**TASK TO CARRY OUT:** Which lines in the records below hold the word "Казань"? Copy each of them.

**MATERIAL PROVIDED:**
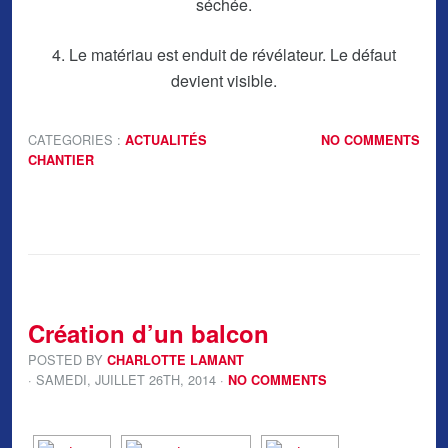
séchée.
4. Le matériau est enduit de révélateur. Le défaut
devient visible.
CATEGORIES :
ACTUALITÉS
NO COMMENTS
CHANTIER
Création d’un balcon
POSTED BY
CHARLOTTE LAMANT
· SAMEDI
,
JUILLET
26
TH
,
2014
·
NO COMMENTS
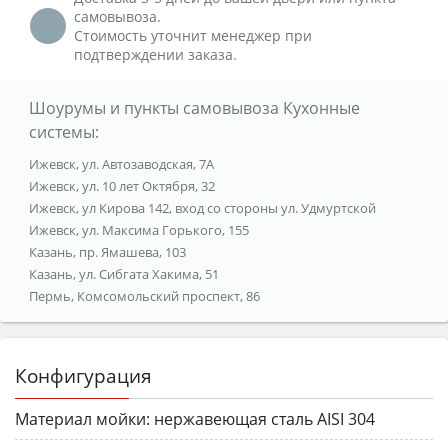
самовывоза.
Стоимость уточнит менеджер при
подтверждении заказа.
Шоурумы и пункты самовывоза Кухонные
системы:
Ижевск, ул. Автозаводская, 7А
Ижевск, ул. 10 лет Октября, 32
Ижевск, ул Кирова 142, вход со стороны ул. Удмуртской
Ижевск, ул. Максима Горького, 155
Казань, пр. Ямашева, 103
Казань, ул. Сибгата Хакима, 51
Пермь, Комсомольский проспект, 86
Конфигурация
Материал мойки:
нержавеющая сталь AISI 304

**TASK RESPONSE:**
Казань, пр. Ямашева, 103
Казань, ул. Сибгата Хакима, 51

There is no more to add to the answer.